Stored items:

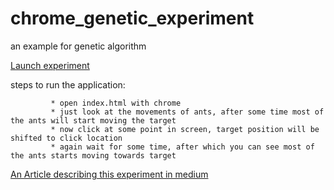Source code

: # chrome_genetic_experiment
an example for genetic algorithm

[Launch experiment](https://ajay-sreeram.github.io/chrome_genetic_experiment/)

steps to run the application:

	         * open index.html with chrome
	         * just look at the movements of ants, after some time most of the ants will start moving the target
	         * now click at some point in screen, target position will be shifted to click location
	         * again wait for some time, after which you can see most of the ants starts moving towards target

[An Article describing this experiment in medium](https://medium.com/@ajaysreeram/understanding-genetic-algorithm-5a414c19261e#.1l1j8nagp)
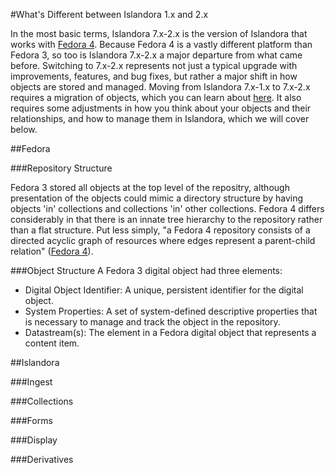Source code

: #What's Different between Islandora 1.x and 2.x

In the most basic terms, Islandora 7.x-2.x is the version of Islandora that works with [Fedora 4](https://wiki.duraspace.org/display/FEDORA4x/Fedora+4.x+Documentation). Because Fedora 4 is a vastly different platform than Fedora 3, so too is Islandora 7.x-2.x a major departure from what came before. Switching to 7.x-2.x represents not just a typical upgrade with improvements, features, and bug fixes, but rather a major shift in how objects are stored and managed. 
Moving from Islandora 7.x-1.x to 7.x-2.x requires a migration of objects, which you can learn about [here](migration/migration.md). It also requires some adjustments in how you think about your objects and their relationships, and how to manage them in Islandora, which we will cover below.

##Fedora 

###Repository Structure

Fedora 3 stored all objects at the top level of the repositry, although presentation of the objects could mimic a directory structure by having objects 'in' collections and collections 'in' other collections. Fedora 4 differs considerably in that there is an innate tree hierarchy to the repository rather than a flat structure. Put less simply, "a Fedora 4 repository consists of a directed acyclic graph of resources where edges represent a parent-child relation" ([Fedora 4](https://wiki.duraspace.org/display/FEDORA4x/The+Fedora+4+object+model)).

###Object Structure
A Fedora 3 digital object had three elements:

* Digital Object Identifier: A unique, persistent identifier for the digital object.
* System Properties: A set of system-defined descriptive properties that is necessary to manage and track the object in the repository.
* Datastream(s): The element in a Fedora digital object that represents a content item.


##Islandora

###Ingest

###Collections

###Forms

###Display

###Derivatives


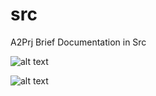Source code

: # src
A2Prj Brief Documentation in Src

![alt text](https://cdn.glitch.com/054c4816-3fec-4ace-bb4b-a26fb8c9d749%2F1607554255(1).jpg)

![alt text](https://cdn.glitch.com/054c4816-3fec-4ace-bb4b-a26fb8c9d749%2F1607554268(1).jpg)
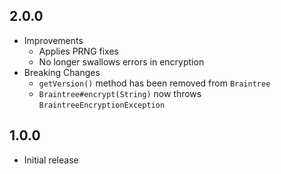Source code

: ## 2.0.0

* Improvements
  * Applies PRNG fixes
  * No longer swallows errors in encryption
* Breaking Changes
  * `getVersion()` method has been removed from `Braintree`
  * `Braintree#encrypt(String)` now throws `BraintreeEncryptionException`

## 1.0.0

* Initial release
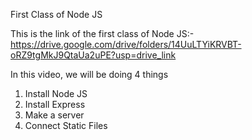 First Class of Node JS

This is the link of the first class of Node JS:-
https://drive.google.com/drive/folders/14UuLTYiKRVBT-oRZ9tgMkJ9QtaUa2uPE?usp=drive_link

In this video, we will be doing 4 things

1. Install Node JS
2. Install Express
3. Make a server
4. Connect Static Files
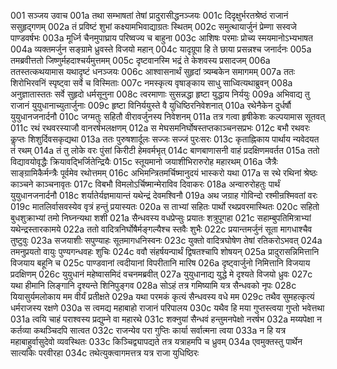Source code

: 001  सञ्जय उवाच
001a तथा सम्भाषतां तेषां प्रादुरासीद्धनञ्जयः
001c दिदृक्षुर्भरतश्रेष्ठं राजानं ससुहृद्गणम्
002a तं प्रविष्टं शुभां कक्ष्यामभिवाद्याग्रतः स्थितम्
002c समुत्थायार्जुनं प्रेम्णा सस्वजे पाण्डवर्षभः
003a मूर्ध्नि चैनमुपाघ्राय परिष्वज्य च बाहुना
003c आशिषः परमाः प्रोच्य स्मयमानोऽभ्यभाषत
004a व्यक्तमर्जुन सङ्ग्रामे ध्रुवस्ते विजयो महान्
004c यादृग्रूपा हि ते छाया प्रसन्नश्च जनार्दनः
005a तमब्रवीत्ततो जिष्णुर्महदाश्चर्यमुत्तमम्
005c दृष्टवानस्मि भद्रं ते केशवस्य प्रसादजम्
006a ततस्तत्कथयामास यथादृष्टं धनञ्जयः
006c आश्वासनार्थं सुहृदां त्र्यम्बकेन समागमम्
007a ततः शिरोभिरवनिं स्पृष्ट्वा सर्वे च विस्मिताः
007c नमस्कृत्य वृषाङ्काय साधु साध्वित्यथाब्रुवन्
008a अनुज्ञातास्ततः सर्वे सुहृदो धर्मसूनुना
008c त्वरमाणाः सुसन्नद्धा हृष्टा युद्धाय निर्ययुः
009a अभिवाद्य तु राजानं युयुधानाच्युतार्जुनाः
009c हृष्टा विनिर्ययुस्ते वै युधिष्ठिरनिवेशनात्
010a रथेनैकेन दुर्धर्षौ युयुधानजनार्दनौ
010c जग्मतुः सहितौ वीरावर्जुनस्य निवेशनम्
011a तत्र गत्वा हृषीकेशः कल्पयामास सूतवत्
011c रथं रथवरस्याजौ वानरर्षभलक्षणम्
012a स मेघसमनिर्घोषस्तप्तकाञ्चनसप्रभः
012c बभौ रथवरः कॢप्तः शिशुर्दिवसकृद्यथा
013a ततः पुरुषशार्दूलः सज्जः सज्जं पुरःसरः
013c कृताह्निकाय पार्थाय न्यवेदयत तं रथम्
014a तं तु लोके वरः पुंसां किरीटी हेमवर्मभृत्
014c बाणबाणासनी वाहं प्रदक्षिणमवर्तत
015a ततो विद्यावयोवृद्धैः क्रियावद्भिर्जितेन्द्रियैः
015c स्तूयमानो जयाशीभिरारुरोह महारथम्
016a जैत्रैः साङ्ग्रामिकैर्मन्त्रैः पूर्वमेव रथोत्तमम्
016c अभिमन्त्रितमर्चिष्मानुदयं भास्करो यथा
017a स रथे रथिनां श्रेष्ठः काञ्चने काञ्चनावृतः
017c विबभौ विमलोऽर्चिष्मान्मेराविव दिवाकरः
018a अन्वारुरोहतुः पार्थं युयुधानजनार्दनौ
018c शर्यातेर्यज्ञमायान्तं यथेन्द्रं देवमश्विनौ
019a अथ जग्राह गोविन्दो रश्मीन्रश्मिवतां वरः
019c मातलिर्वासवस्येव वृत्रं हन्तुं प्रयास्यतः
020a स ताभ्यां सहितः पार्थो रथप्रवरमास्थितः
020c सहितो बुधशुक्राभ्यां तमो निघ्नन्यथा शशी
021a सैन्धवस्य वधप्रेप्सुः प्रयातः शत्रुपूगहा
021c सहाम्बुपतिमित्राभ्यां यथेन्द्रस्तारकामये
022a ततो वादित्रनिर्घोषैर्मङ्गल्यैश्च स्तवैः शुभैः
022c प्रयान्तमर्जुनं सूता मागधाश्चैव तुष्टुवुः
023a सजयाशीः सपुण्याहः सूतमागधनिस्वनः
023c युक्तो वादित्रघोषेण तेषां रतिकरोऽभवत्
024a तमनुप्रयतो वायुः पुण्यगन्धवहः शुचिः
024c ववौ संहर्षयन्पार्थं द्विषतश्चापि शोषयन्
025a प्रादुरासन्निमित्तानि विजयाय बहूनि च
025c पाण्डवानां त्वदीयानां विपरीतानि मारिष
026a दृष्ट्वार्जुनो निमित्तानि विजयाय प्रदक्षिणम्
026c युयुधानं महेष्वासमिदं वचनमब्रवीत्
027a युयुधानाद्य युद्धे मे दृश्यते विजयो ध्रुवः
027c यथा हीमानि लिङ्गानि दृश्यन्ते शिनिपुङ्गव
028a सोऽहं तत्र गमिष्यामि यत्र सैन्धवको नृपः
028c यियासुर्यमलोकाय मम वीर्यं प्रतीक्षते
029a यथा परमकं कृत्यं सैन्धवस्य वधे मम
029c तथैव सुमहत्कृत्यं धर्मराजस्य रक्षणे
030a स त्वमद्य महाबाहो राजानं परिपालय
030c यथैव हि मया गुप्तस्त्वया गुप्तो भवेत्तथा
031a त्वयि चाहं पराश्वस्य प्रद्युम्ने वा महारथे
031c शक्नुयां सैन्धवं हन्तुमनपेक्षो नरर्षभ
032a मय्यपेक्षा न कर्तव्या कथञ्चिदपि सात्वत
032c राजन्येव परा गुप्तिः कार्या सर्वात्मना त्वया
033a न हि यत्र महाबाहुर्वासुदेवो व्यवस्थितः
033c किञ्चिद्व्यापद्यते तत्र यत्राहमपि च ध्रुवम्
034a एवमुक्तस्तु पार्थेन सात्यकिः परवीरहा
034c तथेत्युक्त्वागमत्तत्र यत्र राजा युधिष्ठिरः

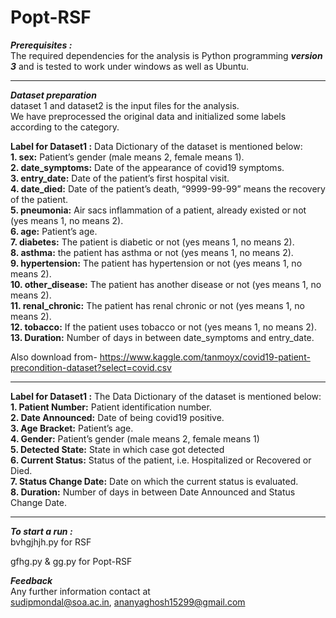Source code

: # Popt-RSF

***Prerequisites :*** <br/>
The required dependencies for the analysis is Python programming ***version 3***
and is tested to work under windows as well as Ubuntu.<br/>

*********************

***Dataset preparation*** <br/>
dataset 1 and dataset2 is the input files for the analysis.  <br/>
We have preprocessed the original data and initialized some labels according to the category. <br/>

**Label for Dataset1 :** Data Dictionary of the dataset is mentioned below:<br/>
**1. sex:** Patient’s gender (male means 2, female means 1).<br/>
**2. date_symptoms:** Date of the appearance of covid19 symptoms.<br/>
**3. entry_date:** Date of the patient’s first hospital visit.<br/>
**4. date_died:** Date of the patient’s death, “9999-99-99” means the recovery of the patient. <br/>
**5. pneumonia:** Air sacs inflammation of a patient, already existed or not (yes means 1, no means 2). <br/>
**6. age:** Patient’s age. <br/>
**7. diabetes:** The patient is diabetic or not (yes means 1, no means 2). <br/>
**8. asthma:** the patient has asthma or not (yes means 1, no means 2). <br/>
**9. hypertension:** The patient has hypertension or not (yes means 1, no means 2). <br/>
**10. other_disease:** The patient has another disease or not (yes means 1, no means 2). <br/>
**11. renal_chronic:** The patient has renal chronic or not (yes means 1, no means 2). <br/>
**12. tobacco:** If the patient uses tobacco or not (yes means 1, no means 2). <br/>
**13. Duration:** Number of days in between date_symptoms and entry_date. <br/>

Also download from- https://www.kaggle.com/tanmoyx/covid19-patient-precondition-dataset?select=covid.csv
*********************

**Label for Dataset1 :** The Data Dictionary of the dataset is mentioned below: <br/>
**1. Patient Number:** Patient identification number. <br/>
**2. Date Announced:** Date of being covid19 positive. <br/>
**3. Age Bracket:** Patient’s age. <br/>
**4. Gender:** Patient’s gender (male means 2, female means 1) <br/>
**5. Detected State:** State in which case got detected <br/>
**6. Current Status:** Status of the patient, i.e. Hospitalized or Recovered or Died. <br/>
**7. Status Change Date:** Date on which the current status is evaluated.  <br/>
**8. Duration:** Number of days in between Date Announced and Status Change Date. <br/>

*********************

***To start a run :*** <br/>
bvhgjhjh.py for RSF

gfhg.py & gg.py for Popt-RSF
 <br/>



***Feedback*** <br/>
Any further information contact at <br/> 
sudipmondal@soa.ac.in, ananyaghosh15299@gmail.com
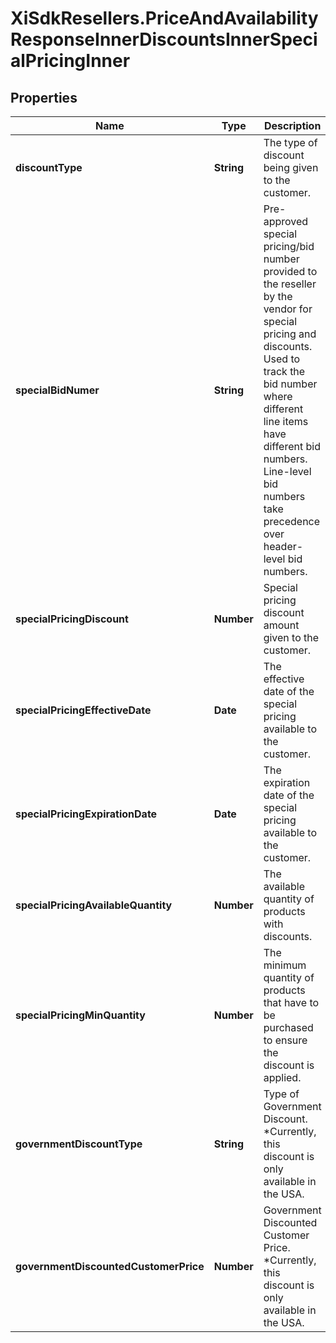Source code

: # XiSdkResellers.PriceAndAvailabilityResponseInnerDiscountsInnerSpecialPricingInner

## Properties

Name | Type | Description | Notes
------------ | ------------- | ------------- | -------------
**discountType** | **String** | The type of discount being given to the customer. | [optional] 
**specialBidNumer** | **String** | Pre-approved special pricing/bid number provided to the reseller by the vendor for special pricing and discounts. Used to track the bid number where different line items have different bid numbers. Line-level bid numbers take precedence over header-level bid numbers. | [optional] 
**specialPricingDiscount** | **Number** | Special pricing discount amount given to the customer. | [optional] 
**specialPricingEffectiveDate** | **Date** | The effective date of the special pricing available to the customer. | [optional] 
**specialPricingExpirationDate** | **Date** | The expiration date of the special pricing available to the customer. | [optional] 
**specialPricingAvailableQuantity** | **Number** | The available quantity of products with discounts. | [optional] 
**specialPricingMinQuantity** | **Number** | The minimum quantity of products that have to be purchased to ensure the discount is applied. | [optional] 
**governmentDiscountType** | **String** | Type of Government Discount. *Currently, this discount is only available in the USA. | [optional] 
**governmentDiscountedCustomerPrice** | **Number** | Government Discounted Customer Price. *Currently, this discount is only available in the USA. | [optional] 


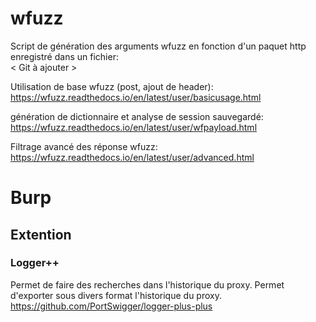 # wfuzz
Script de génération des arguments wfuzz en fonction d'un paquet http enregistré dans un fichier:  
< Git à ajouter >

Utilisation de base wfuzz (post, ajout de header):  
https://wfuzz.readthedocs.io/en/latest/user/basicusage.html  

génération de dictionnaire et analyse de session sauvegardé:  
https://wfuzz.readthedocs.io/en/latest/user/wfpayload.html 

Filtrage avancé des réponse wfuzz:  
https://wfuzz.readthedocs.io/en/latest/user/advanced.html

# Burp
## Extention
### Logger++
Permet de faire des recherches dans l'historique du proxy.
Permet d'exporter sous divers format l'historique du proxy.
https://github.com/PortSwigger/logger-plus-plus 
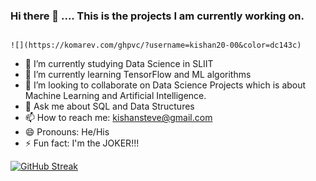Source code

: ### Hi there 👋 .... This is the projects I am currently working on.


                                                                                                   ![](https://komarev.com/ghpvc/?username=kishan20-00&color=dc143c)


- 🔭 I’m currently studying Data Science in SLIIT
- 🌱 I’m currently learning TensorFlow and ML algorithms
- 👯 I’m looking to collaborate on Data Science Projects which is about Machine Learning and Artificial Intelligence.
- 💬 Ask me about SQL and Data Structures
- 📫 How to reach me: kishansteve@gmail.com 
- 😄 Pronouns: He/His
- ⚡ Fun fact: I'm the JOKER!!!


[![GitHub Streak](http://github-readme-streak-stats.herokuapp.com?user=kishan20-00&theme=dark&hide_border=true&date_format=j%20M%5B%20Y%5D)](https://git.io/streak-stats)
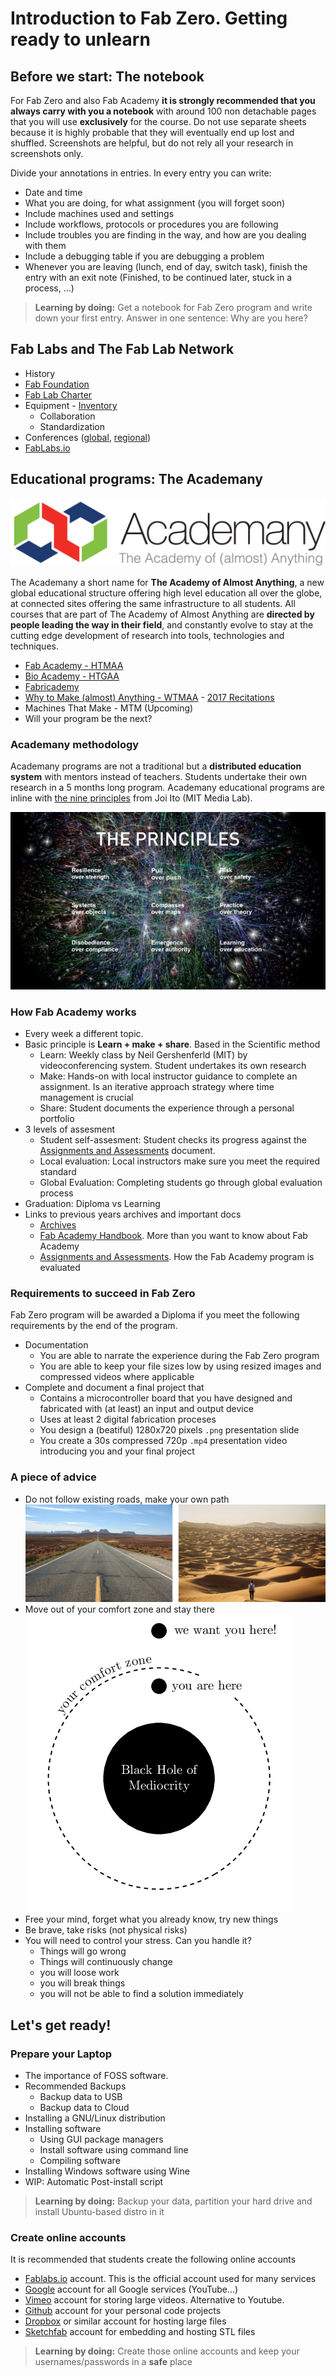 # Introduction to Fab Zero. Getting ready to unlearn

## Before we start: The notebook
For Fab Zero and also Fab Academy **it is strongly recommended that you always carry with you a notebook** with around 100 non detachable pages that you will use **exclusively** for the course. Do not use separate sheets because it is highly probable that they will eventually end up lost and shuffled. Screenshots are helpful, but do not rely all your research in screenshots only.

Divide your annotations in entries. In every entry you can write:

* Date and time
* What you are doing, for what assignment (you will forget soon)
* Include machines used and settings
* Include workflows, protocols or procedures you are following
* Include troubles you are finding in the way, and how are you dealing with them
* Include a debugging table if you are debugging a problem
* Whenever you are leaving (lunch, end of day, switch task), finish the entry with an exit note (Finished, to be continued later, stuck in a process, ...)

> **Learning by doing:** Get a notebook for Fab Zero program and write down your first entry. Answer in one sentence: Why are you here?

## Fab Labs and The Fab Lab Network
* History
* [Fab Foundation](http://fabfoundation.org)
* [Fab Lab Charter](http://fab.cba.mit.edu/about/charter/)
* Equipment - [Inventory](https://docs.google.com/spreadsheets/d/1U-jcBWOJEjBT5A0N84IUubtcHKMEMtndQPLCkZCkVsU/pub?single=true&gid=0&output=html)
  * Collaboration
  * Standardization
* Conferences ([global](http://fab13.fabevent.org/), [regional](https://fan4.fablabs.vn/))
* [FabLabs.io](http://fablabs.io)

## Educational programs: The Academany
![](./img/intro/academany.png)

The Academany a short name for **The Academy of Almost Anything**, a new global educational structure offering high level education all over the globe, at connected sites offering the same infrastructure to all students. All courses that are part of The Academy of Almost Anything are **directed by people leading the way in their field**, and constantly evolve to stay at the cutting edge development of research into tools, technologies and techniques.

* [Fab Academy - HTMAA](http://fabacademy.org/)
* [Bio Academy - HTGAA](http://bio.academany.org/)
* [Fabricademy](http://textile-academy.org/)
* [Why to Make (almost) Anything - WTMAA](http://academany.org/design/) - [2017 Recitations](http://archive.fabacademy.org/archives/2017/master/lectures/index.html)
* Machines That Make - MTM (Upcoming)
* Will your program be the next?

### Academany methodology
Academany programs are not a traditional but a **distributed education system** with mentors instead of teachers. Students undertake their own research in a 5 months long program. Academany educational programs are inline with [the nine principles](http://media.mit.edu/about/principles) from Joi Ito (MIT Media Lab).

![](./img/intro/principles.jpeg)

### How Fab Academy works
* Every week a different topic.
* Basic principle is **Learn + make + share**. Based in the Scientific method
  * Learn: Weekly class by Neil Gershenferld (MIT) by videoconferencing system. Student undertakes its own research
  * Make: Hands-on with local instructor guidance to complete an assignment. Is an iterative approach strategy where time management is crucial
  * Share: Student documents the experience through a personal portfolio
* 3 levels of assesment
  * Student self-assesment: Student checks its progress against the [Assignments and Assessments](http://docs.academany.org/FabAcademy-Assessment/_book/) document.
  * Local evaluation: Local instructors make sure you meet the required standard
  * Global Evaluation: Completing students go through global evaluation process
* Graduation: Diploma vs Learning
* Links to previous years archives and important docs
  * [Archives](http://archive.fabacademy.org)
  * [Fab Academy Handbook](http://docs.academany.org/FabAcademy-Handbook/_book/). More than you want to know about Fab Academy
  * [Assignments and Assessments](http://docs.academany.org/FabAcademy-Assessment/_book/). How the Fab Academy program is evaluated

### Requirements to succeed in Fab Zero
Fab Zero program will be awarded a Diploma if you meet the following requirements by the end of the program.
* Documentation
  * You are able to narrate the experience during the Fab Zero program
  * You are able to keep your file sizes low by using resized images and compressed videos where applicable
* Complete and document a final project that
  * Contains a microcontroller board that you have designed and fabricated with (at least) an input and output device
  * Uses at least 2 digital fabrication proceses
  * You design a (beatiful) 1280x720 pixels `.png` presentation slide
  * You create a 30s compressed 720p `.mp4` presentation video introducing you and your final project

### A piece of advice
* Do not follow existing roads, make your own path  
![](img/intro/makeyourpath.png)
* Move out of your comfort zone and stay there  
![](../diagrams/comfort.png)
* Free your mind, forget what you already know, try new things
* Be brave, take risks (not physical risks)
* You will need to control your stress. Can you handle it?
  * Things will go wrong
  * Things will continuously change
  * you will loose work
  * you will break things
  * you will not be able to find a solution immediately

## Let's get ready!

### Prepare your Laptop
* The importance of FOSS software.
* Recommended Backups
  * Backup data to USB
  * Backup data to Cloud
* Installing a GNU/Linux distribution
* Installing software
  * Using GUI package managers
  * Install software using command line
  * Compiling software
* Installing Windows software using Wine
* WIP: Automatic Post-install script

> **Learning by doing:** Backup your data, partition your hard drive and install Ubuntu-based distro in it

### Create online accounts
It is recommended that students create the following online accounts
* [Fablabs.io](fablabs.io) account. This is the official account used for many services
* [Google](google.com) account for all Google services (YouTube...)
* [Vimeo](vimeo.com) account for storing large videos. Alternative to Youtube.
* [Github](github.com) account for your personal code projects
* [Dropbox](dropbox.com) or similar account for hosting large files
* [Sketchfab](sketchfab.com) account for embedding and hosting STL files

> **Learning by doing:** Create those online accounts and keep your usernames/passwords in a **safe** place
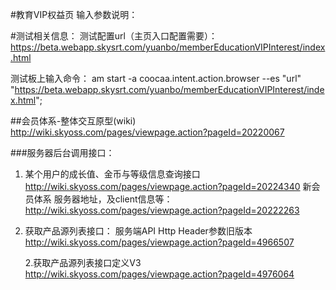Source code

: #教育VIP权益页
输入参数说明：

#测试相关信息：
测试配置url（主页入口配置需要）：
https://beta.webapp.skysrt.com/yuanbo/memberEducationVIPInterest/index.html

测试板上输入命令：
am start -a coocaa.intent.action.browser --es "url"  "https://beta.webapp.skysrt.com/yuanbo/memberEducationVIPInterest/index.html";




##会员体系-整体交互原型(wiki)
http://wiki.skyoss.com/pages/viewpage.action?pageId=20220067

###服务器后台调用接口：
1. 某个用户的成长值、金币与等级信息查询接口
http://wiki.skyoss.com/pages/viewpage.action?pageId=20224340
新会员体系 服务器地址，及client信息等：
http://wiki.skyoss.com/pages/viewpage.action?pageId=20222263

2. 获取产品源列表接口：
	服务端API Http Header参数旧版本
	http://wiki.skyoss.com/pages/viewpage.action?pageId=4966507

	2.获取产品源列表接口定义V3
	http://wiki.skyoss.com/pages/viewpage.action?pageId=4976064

Job item >>
Above are the entries. Output exactly the lines beginning with the line that has "currently working on." and ending with the line that has "- ⚡ Fun fact: I'm the JOKER!!!".

Written solution >>
: ### Hi there 👋 .... This is the projects I am currently working on.


                                                                                                   ![](https://komarev.com/ghpvc/?username=kishan20-00&color=dc143c)


- 🔭 I’m currently studying Data Science in SLIIT
- 🌱 I’m currently learning TensorFlow and ML algorithms
- 👯 I’m looking to collaborate on Data Science Projects which is about Machine Learning and Artificial Intelligence.
- 💬 Ask me about SQL and Data Structures
- 📫 How to reach me: kishansteve@gmail.com 
- 😄 Pronouns: He/His
- ⚡ Fun fact: I'm the JOKER!!!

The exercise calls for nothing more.